Thanks for the patch. It will be of great help.

The first thing that attracted my attention is the places were you changed YYYY-MM-00 to YYYY-MM-01. In my quick look, YYYY-MM-00 was used as a parameter to strtotime. It produces a timestamp with which a parameter for SQL is created. It's not a parameter used directly in SQL so I believe this shouldn't be a problem for PostgreSQL.

I also believe these specific changes will produce wrong ranges.

Have the use of YYYY-MM-00 generated errors for you?

lifepillar’s picture

No, I did not get errors: that was precautionary :)

I do not understand the logic of get_last_day_of_* functions, actually. Say, get_last_day_of_month_from_reference contains the following conditional:

if ($use_timestamp) {
      $last = ($month == 12) ?
        ($year + 1) . '-01-01' :
        sprintf('%04u-%02u-01', $year, $month + 1);
    }
    else {
      $last = ($month == 12) ?
        $year . '-12-31' :
        sprintf('%04u-%02u-00', $year, $month + 1);
    }
    $last = strtotime($last);
    if (!$use_timestamp) {
      $last = date('Ymd', $last);
    }
    return $last;

As far as I can see, if $use_timestamp is false, that function returns a date in YYYYMMDD format. The latter is obtained by converting the $last timestamp, which, unless the month is December, has been obtained from a string YYYY-MM-00. Wouldn't this result in an invalid date? Or am I missing something?

rsevero’s picture

The catch is the use of "strtotime". It supports some rather exotic syntaxs and options that I took advantage of.
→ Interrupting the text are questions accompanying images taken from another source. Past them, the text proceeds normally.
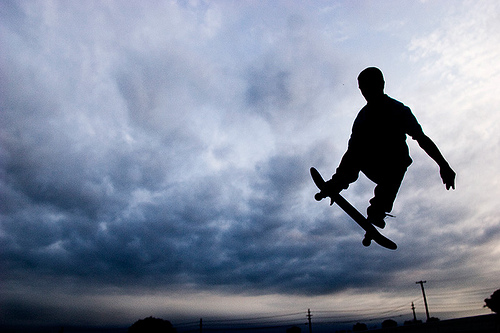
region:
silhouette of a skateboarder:
[296, 47, 469, 255]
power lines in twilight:
[123, 269, 494, 331]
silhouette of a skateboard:
[292, 158, 411, 260]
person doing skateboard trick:
[285, 47, 471, 264]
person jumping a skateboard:
[3, 3, 495, 330]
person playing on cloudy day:
[4, 4, 496, 329]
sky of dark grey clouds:
[3, 5, 498, 306]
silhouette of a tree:
[119, 298, 180, 331]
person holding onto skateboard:
[298, 55, 472, 265]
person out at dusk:
[3, 3, 493, 330]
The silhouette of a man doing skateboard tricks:
[302, 64, 459, 253]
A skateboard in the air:
[300, 163, 399, 254]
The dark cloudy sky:
[26, 162, 296, 286]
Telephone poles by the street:
[288, 276, 458, 330]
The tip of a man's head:
[123, 310, 174, 331]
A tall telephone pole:
[417, 277, 434, 320]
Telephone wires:
[315, 296, 424, 326]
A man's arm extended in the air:
[407, 114, 457, 198]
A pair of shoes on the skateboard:
[326, 171, 387, 229]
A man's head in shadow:
[353, 65, 392, 97]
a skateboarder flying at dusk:
[5, 5, 493, 330]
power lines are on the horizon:
[185, 276, 498, 331]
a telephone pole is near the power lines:
[415, 274, 437, 324]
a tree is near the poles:
[479, 279, 499, 324]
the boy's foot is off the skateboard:
[363, 207, 398, 250]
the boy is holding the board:
[296, 97, 373, 219]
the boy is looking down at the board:
[311, 62, 405, 245]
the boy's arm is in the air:
[350, 71, 459, 202]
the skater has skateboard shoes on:
[324, 173, 391, 236]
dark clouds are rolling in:
[8, 57, 493, 299]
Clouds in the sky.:
[33, 18, 201, 262]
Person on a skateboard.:
[291, 63, 465, 251]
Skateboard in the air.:
[296, 158, 413, 259]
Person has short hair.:
[352, 59, 399, 101]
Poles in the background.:
[409, 277, 441, 324]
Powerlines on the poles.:
[261, 291, 426, 331]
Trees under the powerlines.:
[346, 313, 445, 331]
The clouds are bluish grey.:
[80, 108, 257, 254]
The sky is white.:
[86, 287, 404, 322]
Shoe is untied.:
[364, 200, 405, 240]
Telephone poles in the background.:
[401, 265, 458, 330]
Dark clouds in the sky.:
[127, 167, 322, 301]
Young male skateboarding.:
[316, 53, 443, 267]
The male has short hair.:
[337, 51, 399, 235]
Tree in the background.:
[472, 278, 499, 323]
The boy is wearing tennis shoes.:
[332, 74, 407, 275]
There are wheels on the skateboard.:
[306, 162, 411, 277]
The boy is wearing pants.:
[328, 58, 421, 256]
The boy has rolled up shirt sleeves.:
[335, 67, 425, 217]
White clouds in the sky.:
[442, 33, 496, 85]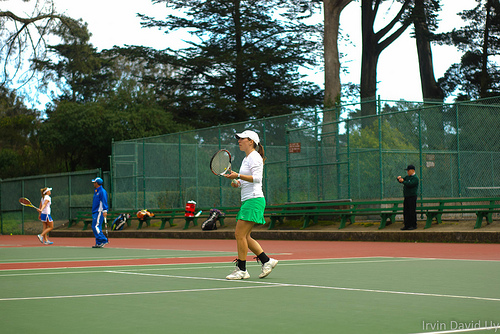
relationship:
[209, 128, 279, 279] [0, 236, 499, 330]
woman on tennis court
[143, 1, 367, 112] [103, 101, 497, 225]
trees behind fence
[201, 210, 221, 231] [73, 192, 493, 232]
bag on bench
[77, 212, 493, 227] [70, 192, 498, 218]
legs on bench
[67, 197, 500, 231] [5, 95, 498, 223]
bench in front fence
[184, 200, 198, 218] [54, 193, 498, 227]
bag on bench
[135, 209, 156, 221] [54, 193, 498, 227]
bag on bench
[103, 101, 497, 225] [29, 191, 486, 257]
fence behind bench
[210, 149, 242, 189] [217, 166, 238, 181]
racket in hand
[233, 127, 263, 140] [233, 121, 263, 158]
cap on head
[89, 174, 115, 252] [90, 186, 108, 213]
man in blue clothes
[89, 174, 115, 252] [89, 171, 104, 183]
man in hat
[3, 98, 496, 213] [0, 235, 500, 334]
fence surrounding tennis court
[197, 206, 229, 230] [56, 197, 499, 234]
bag lean bench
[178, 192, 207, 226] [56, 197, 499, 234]
bag lean bench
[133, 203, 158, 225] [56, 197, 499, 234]
bag lean bench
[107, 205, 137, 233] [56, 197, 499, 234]
bag lean bench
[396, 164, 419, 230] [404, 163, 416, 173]
man wearing hat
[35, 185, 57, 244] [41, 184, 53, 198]
woman wearing visor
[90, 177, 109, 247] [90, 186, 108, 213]
man in blue clothes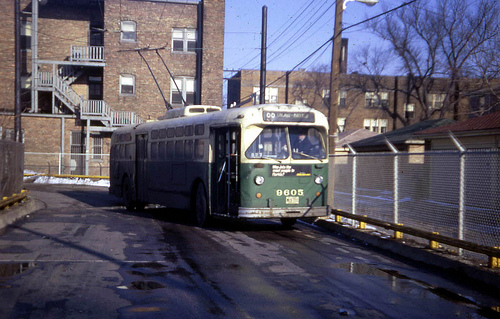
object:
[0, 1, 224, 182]
apartment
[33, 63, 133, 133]
staircase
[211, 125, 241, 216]
door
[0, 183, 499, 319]
ground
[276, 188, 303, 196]
number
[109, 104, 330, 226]
bus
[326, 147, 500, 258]
fence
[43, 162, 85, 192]
snow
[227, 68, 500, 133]
apartment building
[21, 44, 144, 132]
metal stairway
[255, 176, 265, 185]
headlight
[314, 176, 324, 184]
headlight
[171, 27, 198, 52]
window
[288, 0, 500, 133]
trees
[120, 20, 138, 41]
window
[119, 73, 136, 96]
window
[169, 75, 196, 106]
window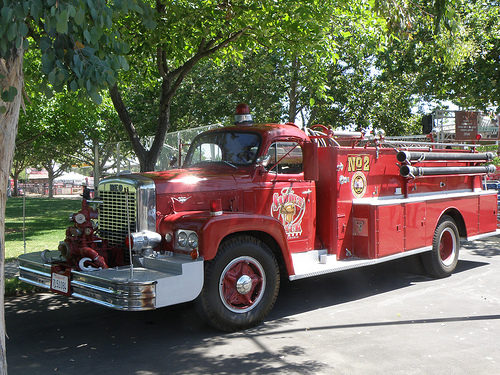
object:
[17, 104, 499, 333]
engine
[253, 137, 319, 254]
door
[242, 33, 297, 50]
branches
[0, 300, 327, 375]
shadow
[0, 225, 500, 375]
road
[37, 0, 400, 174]
tree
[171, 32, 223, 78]
branch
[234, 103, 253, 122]
light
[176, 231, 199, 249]
headlight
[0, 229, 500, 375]
street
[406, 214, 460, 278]
tire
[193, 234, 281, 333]
tire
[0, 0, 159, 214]
tree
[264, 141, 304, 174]
window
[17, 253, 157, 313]
bumper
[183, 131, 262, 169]
windshield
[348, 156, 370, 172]
no2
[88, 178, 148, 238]
grill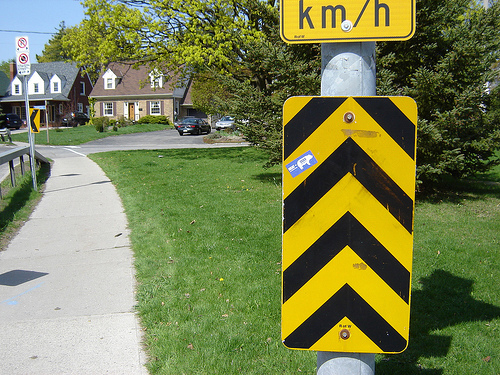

Take a look at http://www.php.net/manual/en/datetime.formats.date.php

lifepillar’s picture

Ah, ok, date(strtotime('YYYY-MM-00')) yields a correct date. I agree, then, that there is no need to change the day to 01.

lifepillar’s picture

Status: Postponed (maintainer needs more info) » Patch (to be ported)
StatusFileSize
new9.79 KB

Here is the updated patch.

rsevero’s picture

Status: Patch (to be ported) » Fixed

Applied with http://drupal.org/cvs?commit=442696.

Thanks for your help and sorry for the long delay.

Status: Fixed » Closed (fixed)

Automatically closed -- issue fixed for 2 weeks with no activity.